る。ぴーぴーじゃんじゃんやかましい楽器を鳴らしている見世物もある。すべて昨日見物に歩いたときと同じ風景だ。その間を非番の各国人が、酒に酔って、ふらふら歩いている。
一つの街角のようなところで、張は階下につづく階段を指さした。そして先に立ってことことと下りてゆく。
杉田二等水兵も、それにつづいて急な階段を下って行ったが、下りてみると、そこはごみごみした住宅街といったようなところ。むっと臭気が鼻をつく。労働者の宿泊するところらしい。
「こっちへこっちへ」
とでもいいたげに、張は指さしては、ずんずん先に立つ。一たいどこへつれてゆくのかしらないが、早く機関大尉の服を預けにきた主にあいたいものだ。
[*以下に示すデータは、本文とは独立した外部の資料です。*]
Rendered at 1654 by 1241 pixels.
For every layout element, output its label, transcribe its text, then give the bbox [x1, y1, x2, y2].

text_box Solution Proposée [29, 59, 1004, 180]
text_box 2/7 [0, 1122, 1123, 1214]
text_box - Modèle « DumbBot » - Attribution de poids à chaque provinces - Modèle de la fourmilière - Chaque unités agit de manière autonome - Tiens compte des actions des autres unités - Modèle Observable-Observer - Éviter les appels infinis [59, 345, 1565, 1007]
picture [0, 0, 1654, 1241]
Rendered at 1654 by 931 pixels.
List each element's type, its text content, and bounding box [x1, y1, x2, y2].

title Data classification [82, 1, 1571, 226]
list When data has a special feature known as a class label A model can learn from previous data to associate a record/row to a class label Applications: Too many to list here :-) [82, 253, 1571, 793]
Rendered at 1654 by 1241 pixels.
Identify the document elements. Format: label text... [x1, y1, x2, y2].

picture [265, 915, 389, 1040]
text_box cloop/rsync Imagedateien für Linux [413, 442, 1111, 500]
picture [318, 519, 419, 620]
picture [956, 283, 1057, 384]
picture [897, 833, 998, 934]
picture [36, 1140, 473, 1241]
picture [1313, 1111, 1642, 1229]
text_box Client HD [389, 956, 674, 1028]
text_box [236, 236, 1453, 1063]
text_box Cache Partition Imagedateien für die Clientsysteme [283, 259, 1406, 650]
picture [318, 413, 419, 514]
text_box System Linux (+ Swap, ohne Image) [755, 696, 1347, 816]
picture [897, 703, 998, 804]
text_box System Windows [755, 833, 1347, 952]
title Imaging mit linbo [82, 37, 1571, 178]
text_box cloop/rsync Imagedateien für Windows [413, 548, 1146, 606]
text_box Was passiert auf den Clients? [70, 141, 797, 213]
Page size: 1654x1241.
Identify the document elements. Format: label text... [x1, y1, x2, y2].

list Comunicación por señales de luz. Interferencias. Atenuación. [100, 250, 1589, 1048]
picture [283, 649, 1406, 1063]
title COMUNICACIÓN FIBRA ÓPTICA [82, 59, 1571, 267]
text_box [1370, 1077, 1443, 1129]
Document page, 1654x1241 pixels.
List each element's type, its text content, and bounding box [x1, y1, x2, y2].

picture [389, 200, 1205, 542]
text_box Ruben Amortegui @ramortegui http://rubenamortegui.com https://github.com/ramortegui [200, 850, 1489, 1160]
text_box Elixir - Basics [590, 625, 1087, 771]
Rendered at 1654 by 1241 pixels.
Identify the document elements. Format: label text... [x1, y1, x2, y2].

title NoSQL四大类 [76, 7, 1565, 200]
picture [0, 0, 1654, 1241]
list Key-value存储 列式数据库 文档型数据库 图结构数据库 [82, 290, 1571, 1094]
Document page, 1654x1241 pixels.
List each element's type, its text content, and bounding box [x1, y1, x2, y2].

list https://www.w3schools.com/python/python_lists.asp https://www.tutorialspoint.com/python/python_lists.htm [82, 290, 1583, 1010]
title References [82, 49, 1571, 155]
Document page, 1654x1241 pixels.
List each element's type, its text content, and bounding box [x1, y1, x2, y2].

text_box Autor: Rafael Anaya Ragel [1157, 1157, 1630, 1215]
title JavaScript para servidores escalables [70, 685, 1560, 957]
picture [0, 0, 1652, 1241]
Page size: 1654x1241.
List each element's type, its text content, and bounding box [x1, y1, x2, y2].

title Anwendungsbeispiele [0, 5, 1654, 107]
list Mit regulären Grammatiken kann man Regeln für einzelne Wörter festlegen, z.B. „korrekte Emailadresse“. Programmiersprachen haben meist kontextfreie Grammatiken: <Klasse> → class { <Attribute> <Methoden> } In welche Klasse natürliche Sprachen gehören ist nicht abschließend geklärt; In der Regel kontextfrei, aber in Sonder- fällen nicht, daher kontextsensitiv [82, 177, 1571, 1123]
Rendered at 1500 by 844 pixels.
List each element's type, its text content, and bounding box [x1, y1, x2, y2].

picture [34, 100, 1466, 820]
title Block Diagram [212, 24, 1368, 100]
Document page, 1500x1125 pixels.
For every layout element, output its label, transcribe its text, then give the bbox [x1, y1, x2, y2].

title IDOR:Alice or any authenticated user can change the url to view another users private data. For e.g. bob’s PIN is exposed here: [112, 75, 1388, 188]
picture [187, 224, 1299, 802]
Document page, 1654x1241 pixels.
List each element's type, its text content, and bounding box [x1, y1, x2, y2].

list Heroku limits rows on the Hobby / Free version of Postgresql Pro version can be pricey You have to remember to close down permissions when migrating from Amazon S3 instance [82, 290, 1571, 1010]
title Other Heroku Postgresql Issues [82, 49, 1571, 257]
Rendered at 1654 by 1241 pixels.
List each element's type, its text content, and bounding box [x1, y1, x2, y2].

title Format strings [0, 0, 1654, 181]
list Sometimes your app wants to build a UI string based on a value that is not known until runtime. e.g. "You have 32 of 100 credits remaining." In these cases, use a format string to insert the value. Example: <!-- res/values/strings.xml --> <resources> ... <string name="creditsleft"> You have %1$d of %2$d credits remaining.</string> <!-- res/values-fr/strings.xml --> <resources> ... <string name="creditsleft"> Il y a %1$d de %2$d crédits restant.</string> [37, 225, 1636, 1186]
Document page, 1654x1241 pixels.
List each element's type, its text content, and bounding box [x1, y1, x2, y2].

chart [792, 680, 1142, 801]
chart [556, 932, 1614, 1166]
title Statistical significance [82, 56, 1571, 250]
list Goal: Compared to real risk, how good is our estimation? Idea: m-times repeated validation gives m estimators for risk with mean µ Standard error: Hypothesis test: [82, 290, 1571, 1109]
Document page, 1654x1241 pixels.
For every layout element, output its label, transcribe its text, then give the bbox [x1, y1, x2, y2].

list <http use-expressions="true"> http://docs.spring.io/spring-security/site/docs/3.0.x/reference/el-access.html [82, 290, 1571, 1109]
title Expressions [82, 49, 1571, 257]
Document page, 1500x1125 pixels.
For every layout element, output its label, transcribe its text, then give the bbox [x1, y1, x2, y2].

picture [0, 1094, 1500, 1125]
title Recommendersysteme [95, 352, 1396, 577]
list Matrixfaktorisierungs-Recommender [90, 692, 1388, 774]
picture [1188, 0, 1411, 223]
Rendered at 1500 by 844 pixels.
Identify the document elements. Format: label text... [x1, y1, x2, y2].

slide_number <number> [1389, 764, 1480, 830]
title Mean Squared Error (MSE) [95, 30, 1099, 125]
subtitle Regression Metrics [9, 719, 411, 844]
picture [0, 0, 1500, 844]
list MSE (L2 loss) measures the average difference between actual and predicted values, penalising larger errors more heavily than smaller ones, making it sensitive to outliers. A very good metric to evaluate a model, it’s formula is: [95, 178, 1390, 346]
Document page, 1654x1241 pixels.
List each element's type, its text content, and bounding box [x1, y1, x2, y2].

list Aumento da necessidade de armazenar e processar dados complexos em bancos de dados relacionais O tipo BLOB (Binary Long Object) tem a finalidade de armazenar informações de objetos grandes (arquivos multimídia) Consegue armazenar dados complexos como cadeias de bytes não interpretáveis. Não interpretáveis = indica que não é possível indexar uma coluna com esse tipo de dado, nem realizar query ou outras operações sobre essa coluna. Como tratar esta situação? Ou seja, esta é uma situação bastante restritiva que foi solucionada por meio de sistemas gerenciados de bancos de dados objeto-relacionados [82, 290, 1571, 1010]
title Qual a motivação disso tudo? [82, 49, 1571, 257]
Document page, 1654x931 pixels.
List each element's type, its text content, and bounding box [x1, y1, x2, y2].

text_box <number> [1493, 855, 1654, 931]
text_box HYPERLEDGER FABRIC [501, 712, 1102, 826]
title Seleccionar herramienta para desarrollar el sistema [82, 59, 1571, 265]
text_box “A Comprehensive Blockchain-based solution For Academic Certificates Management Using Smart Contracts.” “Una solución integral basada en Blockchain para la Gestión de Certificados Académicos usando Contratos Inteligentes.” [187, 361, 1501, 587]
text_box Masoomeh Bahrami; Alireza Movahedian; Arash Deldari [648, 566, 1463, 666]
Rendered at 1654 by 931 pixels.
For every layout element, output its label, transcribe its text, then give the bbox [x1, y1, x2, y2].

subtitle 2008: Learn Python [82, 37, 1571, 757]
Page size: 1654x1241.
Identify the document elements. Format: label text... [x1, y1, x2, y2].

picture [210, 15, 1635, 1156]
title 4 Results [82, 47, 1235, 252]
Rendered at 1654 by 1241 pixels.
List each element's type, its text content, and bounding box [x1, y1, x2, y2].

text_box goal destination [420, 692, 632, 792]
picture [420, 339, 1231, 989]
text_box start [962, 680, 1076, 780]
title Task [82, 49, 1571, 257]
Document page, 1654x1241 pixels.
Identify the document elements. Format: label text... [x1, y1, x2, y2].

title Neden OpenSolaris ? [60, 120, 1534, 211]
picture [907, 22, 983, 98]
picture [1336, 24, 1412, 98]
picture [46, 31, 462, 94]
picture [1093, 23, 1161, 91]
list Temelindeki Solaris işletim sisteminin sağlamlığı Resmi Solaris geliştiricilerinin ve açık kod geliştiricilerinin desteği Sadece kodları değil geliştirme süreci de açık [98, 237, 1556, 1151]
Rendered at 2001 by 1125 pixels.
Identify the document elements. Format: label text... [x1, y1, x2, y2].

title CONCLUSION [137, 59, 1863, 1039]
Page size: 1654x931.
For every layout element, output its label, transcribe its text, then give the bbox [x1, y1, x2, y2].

その人にきけば、きっと機関大尉の消息が知れるであろう。
すると張は、一つの扉の前に立ち停った。
「ここだ。いま呼んでみるから待て」
と、でもいいたげな身ぶりをした。
荒けずりの荷物箱の板を釘でうちつけたようなお粗末な扉だ。その小屋には、どういうものか、窓があいていない。入口には数字でもって、室の番号が書いてあるだけだ。うすきみがわるい。